The Less-Homework Revolution
How fed-up parents are changing the way schools think -- and how you can, too
4 waste-of-time assignments
typical assignment: Keep a reading log
why it's busywork: Writing down the title is one thing; adding on the author, publisher, and other info turns reading into a tedious activity. Rather, let kids write a line or two about why they liked or didn't like the book. The time would also be better spent reading another book.
typical assignment: Play an "unscramble the word" spelling game
why it's busywork: If a child sees a spelling word with the letters scrambled, he could end up remembering it that way, says National Council of Teachers of English president Kylene Beers.
typical assignment: Answer the questions at the end of the chapter
why it's busywork: This can encourage kids to "skim and scan," hunting for answers and ignoring other content. The exception is questions that help kids infer meaning.
typical assignment: Create a diorama/model/game board/anything that requires craft supplies and a glue gun
why it's busywork: Such "fun" projects usually involve a frantic trip to the crafts store, expensive supplies, too much parent participation -- and too little educational value to justify the number of hours they take (with the possible exception of science-fair projects). If it's all about how it looks, it's probably not worth it.
the start of something big
A revolution has to begin somewhere, and as Christine Hendricks, the Wyoming principal and mom, proves, that somewhere isn't only on the coasts or in big cities. It's in communities and schools all over the country.

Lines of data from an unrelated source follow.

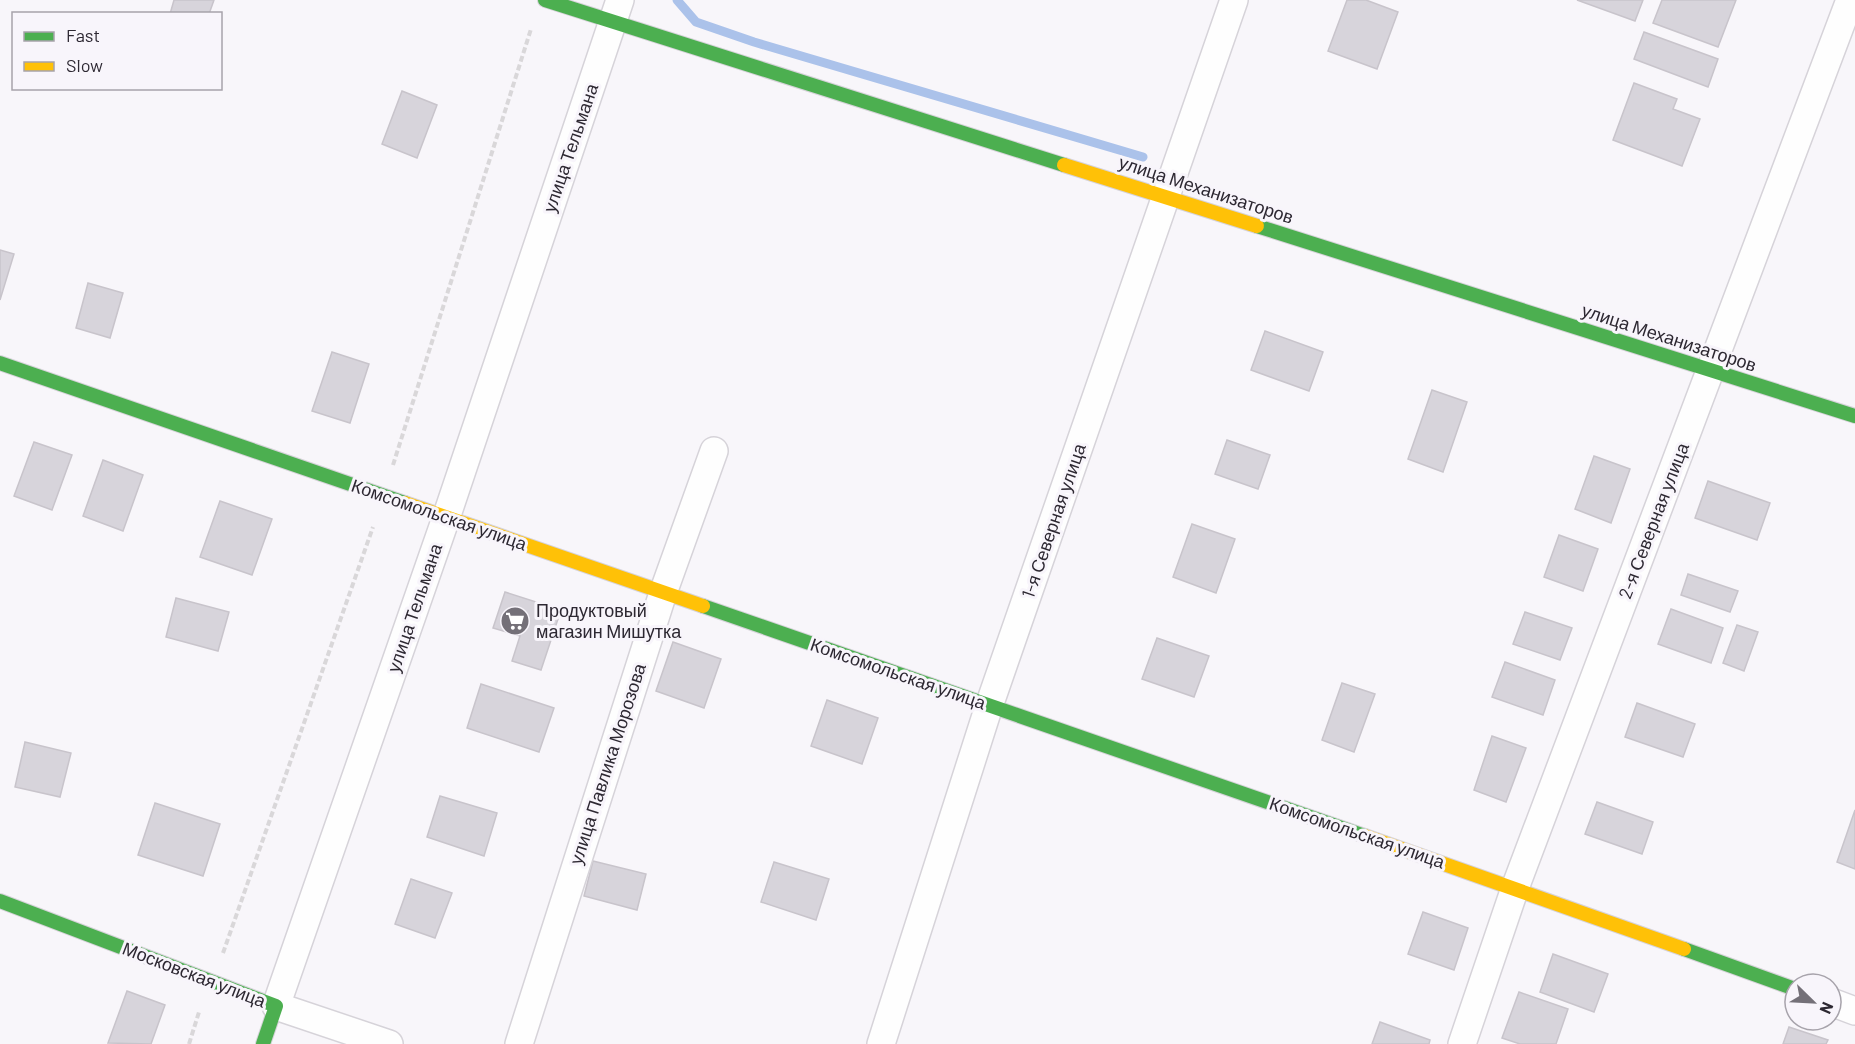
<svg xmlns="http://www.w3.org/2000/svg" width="1855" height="1044" font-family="Barlow,sans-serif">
<rect width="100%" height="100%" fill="#f8f6fa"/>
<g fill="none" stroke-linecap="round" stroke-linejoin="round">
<polyline stroke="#abc2ea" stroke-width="9" points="677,0 696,22 754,42 1143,157"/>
</g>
<g fill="#d7d4db" stroke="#c8c4cb" stroke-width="1.5">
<polygon points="174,0 214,0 209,14 170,14"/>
<polygon points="1347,0 1366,0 1398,12 1377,69 1328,51"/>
<polygon points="1577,0 1643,0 1635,21"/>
<polygon points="1662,0 1736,0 1718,47 1653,23"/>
<polygon points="1644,32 1718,59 1708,87 1634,59"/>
<polygon points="1634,83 1677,99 1673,109 1700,119 1682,166 1613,140"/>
<polygon points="402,91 437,105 417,158 382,144"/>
<polygon points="0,250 14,254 0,300"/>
<polygon points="88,283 123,293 110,338 76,328"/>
<polygon points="1265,331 1323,352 1309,391 1251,370"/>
<polygon points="332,352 369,364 350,423 312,411"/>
<polygon points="1432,390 1467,402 1443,472 1408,459"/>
<polygon points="1227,440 1270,455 1258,489 1215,474"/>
<polygon points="34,442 72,455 52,510 14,496"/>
<polygon points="1594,456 1630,469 1611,523 1575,509"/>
<polygon points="103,460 143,475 123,531 83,516"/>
<polygon points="1708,481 1770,503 1757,540 1695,518"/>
<polygon points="220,501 272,519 252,575 200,557"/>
<polygon points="1192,524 1235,539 1216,593 1173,577"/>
<polygon points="1559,535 1598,549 1583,591 1544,577"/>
<polygon points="1688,574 1738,591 1730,612 1681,595"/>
<polygon points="505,592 561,610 541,670 512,661 520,636 493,628"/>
<polygon points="176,598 229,612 218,651 166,637"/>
<polygon points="1671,609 1723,628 1711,663 1658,644"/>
<polygon points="1525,612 1572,628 1560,660 1513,644"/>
<polygon points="1737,625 1758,632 1744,671 1723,663"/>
<polygon points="1157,638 1209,656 1194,697 1142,679"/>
<polygon points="673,642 721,659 704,708 656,691"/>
<polygon points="1505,662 1555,680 1543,715 1492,697"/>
<polygon points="1342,683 1375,694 1354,752 1322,740"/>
<polygon points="481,684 554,708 539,752 467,728"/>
<polygon points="827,700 878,718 862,764 811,746"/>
<polygon points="1637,703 1695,724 1683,757 1625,737"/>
<polygon points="1492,736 1526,748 1506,802 1474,790"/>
<polygon points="25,742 71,753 60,797 15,787"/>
<polygon points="440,796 497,813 484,856 427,837"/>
<polygon points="1597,802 1653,822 1642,854 1585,834"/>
<polygon points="155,803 220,824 203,876 138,855"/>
<polygon points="1855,810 1855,869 1837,862"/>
<polygon points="593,861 646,874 637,910 584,896"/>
<polygon points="774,862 829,879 816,920 761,902"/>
<polygon points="411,879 452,893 435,938 395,924"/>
<polygon points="1423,912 1468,928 1454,970 1408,954"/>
<polygon points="1553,954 1608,974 1594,1012 1540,992"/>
<polygon points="127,991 165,1005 151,1044 108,1043"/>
<polygon points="1519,992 1568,1009 1556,1044 1520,1044 1502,1038"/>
<polygon points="1380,1022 1430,1040 1429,1044 1372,1044"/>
<polygon points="1789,1027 1828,1040 1826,1044 1783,1044"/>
</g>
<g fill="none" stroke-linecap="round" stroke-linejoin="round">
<g stroke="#d6d3d9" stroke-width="30">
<g id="street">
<polyline points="1831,1002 1855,1011"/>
<polyline points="389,1044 276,1006 446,518 620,0"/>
<polyline points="519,1044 663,593 714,451"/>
<polyline points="881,1044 989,706 1234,0"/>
<polyline points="1462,1044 1515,888 1850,0"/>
</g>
</g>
<g stroke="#d6d3d9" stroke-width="16">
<g id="fast">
<polyline points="545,0 1064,165"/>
<polyline points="1257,226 1855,416"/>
<polyline points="0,363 405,503"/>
<polyline points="703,606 1365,836"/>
<polyline points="0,901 276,1006 263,1044"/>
<polyline points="1684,949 1795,989"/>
</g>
</g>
<g stroke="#d6d3d9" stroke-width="16">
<g id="slow">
<polyline points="1064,165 1257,226"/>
<polyline points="405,503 703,606"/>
<polyline points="1365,836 1684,949"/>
</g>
</g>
<g stroke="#d9d7d9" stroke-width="4" stroke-dasharray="6 3" stroke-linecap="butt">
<polyline points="393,465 531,29"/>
<polyline points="223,953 373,527"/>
<polyline points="189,1044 199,1012"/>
</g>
<use href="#street" stroke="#fefefe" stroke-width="27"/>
<use href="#fast" stroke="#4caf50" stroke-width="14"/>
<use href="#slow" stroke="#ffc107" stroke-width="14"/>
</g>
<defs>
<g id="supermarket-disc" transform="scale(1.5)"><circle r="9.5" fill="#747078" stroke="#f8f5fb"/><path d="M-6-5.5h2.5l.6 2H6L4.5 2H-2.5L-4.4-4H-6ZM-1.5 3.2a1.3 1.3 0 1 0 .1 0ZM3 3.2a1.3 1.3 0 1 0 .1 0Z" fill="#fff"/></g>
</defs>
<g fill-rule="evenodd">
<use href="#supermarket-disc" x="515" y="621"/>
</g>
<g text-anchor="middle" stroke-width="6" stroke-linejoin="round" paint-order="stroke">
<g font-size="18" fill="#2d2832" stroke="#f8f5fb">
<text transform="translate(571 148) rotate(-71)" y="6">улица Тельмана</text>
<text transform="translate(1206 190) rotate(18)" y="6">улица Механизаторов</text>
<text transform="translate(1669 338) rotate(18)" y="6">улица Механизаторов</text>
<text transform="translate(439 515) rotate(19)" y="6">Комсомольская улица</text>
<text transform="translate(1054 521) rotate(-71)" y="6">1-я Северная улица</text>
<text transform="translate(1654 521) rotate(-69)" y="6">2-я Северная улица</text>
<text transform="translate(415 608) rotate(-71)" y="6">улица Тельмана</text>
<text transform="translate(898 674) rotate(19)" y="6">Комсомольская улица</text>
<text transform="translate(608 764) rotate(-72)" y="6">улица Павлика Морозова</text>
<text transform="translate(1357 833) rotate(19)" y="6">Комсомольская улица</text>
<text transform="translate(194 975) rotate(21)" y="6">Московская улица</text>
</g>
<g font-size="18" fill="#2d2832" stroke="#f8f5fb" text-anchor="start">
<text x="536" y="617">Продуктовый<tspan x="536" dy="21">магазин Мишутка</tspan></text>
</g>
</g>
<rect x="12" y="12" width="210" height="78" fill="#f8f5fb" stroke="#a7a3ab" stroke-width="1.5"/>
<rect x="24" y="32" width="30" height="9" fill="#4caf50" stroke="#a7a3ab" stroke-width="1.5"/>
<text x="66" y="42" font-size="18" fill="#2d2832">Fast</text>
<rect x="24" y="62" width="30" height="9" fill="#ffc107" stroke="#a7a3ab" stroke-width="1.5"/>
<text x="66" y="72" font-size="18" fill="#2d2832">Slow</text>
<g transform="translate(1813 1002) rotate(114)"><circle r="28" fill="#f8f5fb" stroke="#a7a3ab" stroke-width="1.5"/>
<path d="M0-4.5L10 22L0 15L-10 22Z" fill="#747078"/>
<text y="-9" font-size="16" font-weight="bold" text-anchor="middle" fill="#2d2832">N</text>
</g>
</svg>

After teaching math for several years at South Valley Middle School in Liberty, MO, Joel Wazac realized that his students were rarely finishing the reams of problems he sent home. So he and other math teachers decided to eliminate homework and concentrate on making class lessons more engaging. "I had more time for planning when I wasn't grading thousands of problems each night," says Wazac. "And when a student didn't understand something, instead of a parent trying to puzzle it out, I was right there to help him." The result: Grades went up and the school's standardized math test scores are the highest they've ever been.

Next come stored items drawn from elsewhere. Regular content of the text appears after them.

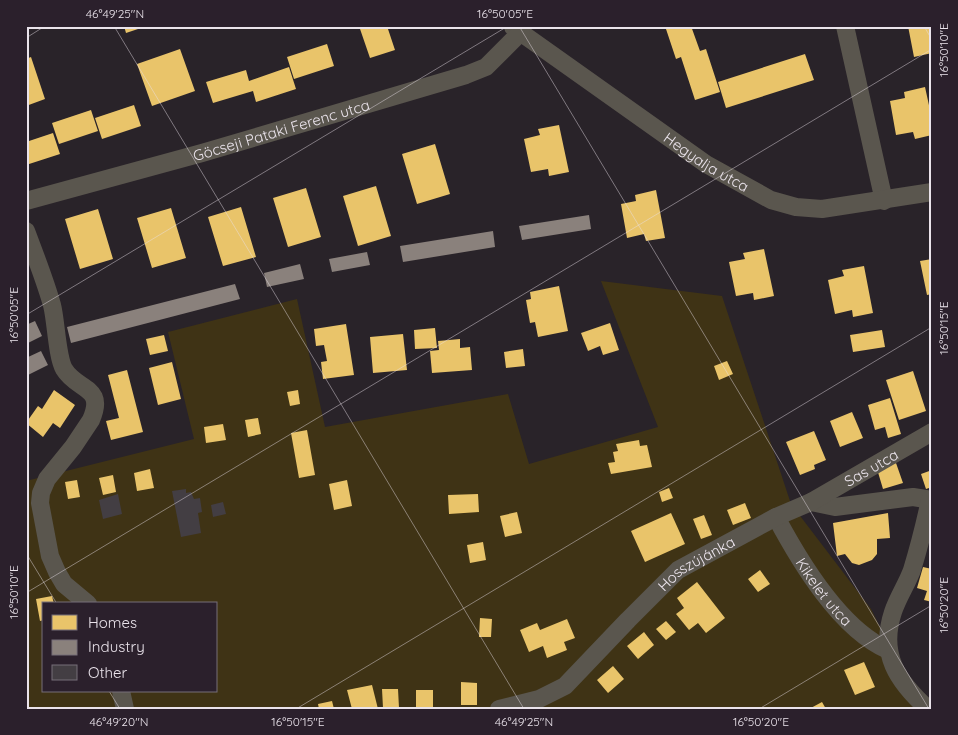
<svg xmlns="http://www.w3.org/2000/svg" width="958" height="735" viewBox="0 0 958 735" font-family="Quicksand,sans-serif">
<style>
.green{fill:#3f3315;fill-rule:evenodd}
.homes{fill:#e9c46a}
.industry{fill:#8a817c}
.building{fill:#433e43}
.lines{fill:none;stroke-linecap:round;stroke-linejoin:round}
.street{stroke:#5a564e;stroke-width:18}
.ticks{fill:none;stroke:#eae3eb;stroke-width:1;stroke-opacity:0.45}
.labels{text-anchor:middle;dominant-baseline:central;stroke-width:5;stroke-linejoin:round;paint-order:stroke}
.street-label{font-size:15px;fill:#eae3eb;stroke:#2b202c}
.neatline{fill:none;stroke:#eae3eb;stroke-width:2}
.ticks-label{font-size:12px;text-anchor:middle;fill:#eae3eb}
</style>
<rect width="100%" height="100%" fill="#292329"/>
<path class="green" d="M601,281L722,296L791,504L871,609L910,687L930,709H26V481L194,439L168,332L297,299L325,427L508,394L529,464L658,427ZM44,604H216V691H44Z"/>
<path class="homes" d="M124,26H144V27L126,33Z
M359,26H387L395,50L370,58Z
M665,26H691L700,51L706,49L720,92L695,100L681,57L676,59Z
M908,26H932V53L914,57Z
M327,44L334,66L294,79L287,57Z
M180,49L195,91L152,106L137,64Z
M805,54L814,80L726,108L718,82Z
M31,57L45,99L26,106V59Z
M289,67L296,89L256,102L253,91L213,103L206,82L246,70L249,81Z
M925,87L932,119V135L915,139L913,132L896,135L890,101L905,98L904,92Z
M134,105L141,126L102,139L95,118Z
M91,110L98,131L59,144L52,123Z
M559,125L569,172L549,176L548,169L531,172L524,139L540,135L538,129Z
M53,133L60,154L26,165V142Z
M435,144L450,194L417,204L402,154Z
M376,186L391,236L358,246L343,196Z
M306,188L321,237L288,247L273,198Z
M656,190L665,238L646,241L644,234L627,238L621,204L636,201L635,195Z
M241,207L256,257L223,266L208,217Z
M171,208L186,258L152,268L137,218Z
M98,209L113,259L80,269L65,219Z
M764,249L774,296L754,300L753,293L736,296L729,262L745,259L743,253Z
M932,259V294L927,295L920,261Z
M864,266L873,313L853,317L852,310L835,314L828,280L844,276L842,270Z
M559,286L568,331L538,337L535,322L530,323L526,300L531,299L530,292Z
M610,323L619,350L603,355L600,346L588,351L581,333Z
M346,324L354,375L323,379L321,362L327,361L324,345L316,346L314,329Z
M435,328L437,348L415,349L414,330Z
M882,330L885,347L853,352L850,335Z
M403,334L407,370L373,373L370,337Z
M164,335L168,351L150,355L146,339Z
M460,339V348L470,347L472,370L432,373L430,351L439,350L438,341Z
M523,349L525,366L506,368L504,352Z
M727,361L733,374L719,380L714,366Z
M172,362L181,399L158,405L149,368Z
M127,370L143,432L111,440L106,421L119,418L108,375Z
M913,371L926,411L899,420L886,380Z
M54,390L75,405L60,428L53,423L43,437L26,423L38,406L42,409Z
M298,390L300,404L290,406L287,392Z
M890,398L901,434L888,438L885,427L875,430L868,405Z
M852,412L863,438L840,447L830,421Z
M258,418L261,434L248,437L245,420Z
M223,424L226,440L206,443L204,427Z
M307,430L315,475L299,478L291,433Z
M814,431L826,460L814,465L815,469L800,475L786,442Z
M639,440L640,446L647,445L652,467L611,474L608,463L615,462L613,452L618,451L616,444Z
M896,463L903,483L883,489L877,469Z
M150,469L154,488L137,491L134,473Z
M932,470V487L926,489L921,474Z
M113,475L116,492L103,495L99,478Z
M77,480L80,497L68,499L65,482Z
M347,480L352,506L334,510L329,484Z
M669,488L673,498L662,502L659,492Z
M478,494L479,512L449,514L448,495Z
M745,503L751,518L733,525L727,510Z
M517,512L522,533L505,537L500,516Z
M671,513L685,544L645,562L631,531Z
M888,513L890,538L877,539V554L872,560L859,565L852,563L845,554L837,556L833,523Z
M704,515L712,535L701,539L693,519Z
M483,542L486,560L470,563L467,545Z
M923,567L932,569V602L924,600L927,591L917,588Z
M760,570L770,584L758,592L748,579Z
M697,582L725,618L706,633L698,623L689,630L676,614L684,608L677,598Z
M52,596L54,604H44V620L40,621L36,599Z
M480,618L492,619L491,637H479Z
M567,619L575,638L564,642L567,650L547,658L543,646L529,652L520,630L537,623L540,630Z
M666,621L676,632L666,640L656,629Z
M644,632L654,645L638,659L627,646Z
M864,662L875,687L855,695L844,670Z
M613,666L624,679L608,693L597,680Z
M461,682L477,683V705H461Z
M372,685L378,709H352L347,690Z
M382,689H398L399,708H383Z
M416,690H433V709H416Z
M332,701L334,709H319L318,704Z
M822,702L826,709H809Z"/>
<path class="industry" d="M589,215L591,229L522,240L519,226Z
M493,231L495,247L403,262L400,246Z
M367,252L370,265L332,272L329,259Z
M300,264L304,279L267,287L264,273Z
M235,284L240,299L71,343L67,327Z
M35,321L42,336L26,344V325Z
M41,351L48,365L26,376V358Z"/>
<path class="building" d="M186,489V493L191,492L194,499L200,498L202,512L198,513L201,533L181,537L172,491Z
M118,494L122,514L103,519L99,500Z
M223,502L226,514L213,517L211,505Z"/>
<g class="lines">
<g class="street">
<path d="M845,26L884,201"/>
<path id="s1" d="M513,27L706,164L771,200L796,207L822,209L932,192"/>
<path id="s2" d="M26,201L202,153L466,75L486,67L521,32"/>
<path d="M26,231C35,255 45,280 52,305C56,320 57,357 64,369C77,391 106,386 91,420L73,447L47,479L41,493L40,503L50,556L57,572L64,584L88,604"/>
<path d="M811,502L835,507L913,497L932,500"/>
<path id="s3" d="M776,517C800,562 840,629 888,650"/>
<path d="M121,691L125,709"/>
<path id="s4" d="M499,709L539,699L565,686L628,620L678,570L776,517L811,502L932,432"/>
<path d="M928,709C897,681 879,654 893,612C898,597 907,584 912,570C919,547 925,523 930,500"/>
</g>
</g>
<path class="ticks" d="M114,26L524,709M519,26L929,709M924,26L932,40M26,38L45,26M26,315L508,26M26,553L57,604M26,593L932,49M109,691L120,709M296,709L932,327M759,709L932,605"/>
<g class="labels">
<g class="street-label">
<text stroke="none"><textPath href="#s2" startOffset="265">Göcseji Pataki Ferenc utca</textPath></text>
<text stroke="none"><textPath href="#s1" startOffset="236">Hegyalja utca</textPath></text>
<text stroke="none"><textPath href="#s4" startOffset="451">Sas utca</textPath></text>
<text stroke="none"><textPath href="#s4" startOffset="251">Hosszújánka</textPath></text>
<text stroke="none"><textPath href="#s3" startOffset="89">Kikelet utca</textPath></text>
</g>
</g>
<rect width="958" height="735" fill="none" stroke="#2b202c" stroke-width="55"/>
<rect x="42" y="602" width="175" height="90" fill="#2b202c" stroke="#776e78"/>
<rect x="52" y="615" width="25" height="15" fill="#e9c46a" stroke="#776e78"/>
<text x="88" y="628" font-size="15" fill="#eae3eb">Homes</text>
<rect x="52" y="640" width="25" height="15" fill="#8a817c" stroke="#776e78"/>
<text x="88" y="652" font-size="15" fill="#eae3eb">Industry</text>
<rect x="52" y="665" width="25" height="15" fill="#433e43" stroke="#776e78"/>
<text x="88" y="678" font-size="15" fill="#eae3eb">Other</text>
<rect x="28" y="28" width="902" height="680" class="neatline"/>
<g class="ticks-label">
<text x="115" y="18">46°49'25"N</text>
<text x="505" y="18">16°50'05"E</text>
<text transform="translate(944 50) rotate(-90)" y="4">16°50'10"E</text>
<text transform="translate(14 315) rotate(-90)" y="4">16°50'05"E</text>
<text transform="translate(944 328) rotate(-90)" y="4">16°50'15"E</text>
<text transform="translate(14 592) rotate(-90)" y="4">16°50'10"E</text>
<text transform="translate(944 605) rotate(-90)" y="4">16°50'20"E</text>
<text x="119" y="726">46°49'20"N</text>
<text x="298" y="726">16°50'15"E</text>
<text x="524" y="726">46°49'25"N</text>
<text x="761" y="726">16°50'20"E</text>
</g>
</svg>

In some cases, entire schools, such as Mason-Rice Elementary in Newton, MA, have limited homework according to the "ten-minute rule." The Raymond Park Middle School in Indianapolis has a written policy instructing teachers to "assign homework only when you feel the assignment is valuable. A night off is better than homework which serves no worthwhile purpose." Others, such as Oak Knoll Elementary in Menlo Park, CA, are eliminating elementary school homework altogether. If these schools can do it, why can't yours?
Many parents are the ones leading the fight against homework overload and winning. In Danville, CA, Kerry Dickinson, a mother of two, spearheaded the effort by organizing more than 100 parents to convince the local school district to revise its homework policy. The policy still exceeds the "ten minutes per grade" rule, but it discourages weekend and holiday homework and stresses the value of family time. "Is it perfect? Not even close," says Dickinson, who has a teaching credential herself. "But it's progress." You may feel more comfortable starting smaller -- but that's a great way to get the revolution brewing in your community. Aubrey King is a mom who found that teachers can be more responsive (and sympathetic) than you might think. "Normally, we have no time for after-school activities, the park, or even getting an ice cream cone," says King, the Colorado Springs mother of a third- and a sixth-grader, as well as three younger children. But when one child's homework interfered with the family's preparations for Christmas, it was the last straw. King e-mailed the teacher, who promptly eliminated all assignments for the entire class until after winter break.
Another step in the right direction: Krisi Repp of Gray Summit, MO, sent each of her three children's teachers a letter detailing her family's already busy schedule and gently informing them that homework was interfering with sleep, exercise, dinner, church, and precious time together. "Several teachers commented 'I never thought about that' or 'You're right,'" Repp reports. "Many don't have school-age children yet themselves. They're not going to know any better unless we speak out."